In the swords-and-sorcery discussion below, explain why one commenter suggests defining characters by their core elements and making those translate across "power levels."

• [SELECTED PASSAGE]:
============

I periodically do a rant about how arranging stories in order of internal chronology leads to greatly distorting impressions, and it’s seldom truer than with swords & sorcery. The first time readers met Conan, he was an experienced king. The second time readers read a novel’s worth of Elric, he destroyed the entire world. It is not a small genre.

Edited to add: game systems that both allow for some significant advancement and can handle non-linear presentations like Howard, Leiber, and Moorcock? Now there’s a design challenge.
I think they key might to build a system where you define characters by what their core elements are, and make those translate across "power levels" so that you never have to worry about "xp." It might be interesting to allow previous sessions experiences to impact play, even if they are out of sequence. Like, if in a Old Man Fighter story you cut the head off a weird demon cockatrice thing, in a follow up adventure taking place much earlier you could use a feat or aspect or experience or whatever to call it foreshadowing and gain a bonus on some similar adversary.
 

That was my point. "Exceptional" doesn't have to translate into outright superpowers, and when some people talk about "superheroes" in fantasy games, they're often talking about things no more extreme than the theoretically-just-highly-trained types among superheroes do. So I think you need to tease those cases apart a bit.
The Shadow had superpowers. That is why I brought it up.
 

I go with this.

After a certain point of adventuring, all the normal people die, retire, or run support in the background.

Once the stakes are very high, the normals slowly widdle away and only the exceptional remain.
 

I think they key might to build a system where you define characters by what their core elements are, and make those translate across "power levels" so that you never have to worry about "xp." It might be interesting to allow previous sessions experiences to impact play, even if they are out of sequence. Like, if in a Old Man Fighter story you cut the head off a weird demon cockatrice thing, in a follow up adventure taking place much earlier you could use a feat or aspect or experience or whatever to call it foreshadowing and gain a bonus on some similar adversary.
Those both sound very promising. If someone builds this out, I’ll kitbash it into QuestWorlds or Fate or something. :)
 

I know, every campaign is different.
Far more important - even a single campaign can change from one to anther level of exceptional.

============

• [DATA EXCERPTS]:
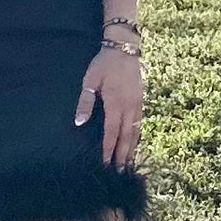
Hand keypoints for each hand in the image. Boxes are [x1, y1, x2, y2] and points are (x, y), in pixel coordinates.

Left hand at [74, 46, 142, 167]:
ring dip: (131, 149)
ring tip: (127, 164)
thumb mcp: (90, 81)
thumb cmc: (103, 65)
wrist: (124, 49)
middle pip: (126, 137)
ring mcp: (137, 104)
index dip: (108, 149)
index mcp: (115, 103)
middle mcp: (129, 107)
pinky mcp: (141, 101)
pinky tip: (134, 145)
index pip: (111, 132)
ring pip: (135, 132)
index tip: (105, 163)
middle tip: (119, 172)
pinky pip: (140, 124)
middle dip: (122, 155)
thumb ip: (85, 103)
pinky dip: (137, 137)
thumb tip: (79, 122)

============

• [ANSWER SPACE]: The commenter suggests it so that "you never have to worry about 'xp.'" The idea answers the stated design challenge of a game system that allows significant advancement yet can handle non-linear presentations like those of Howard, Leiber, and Moorcock.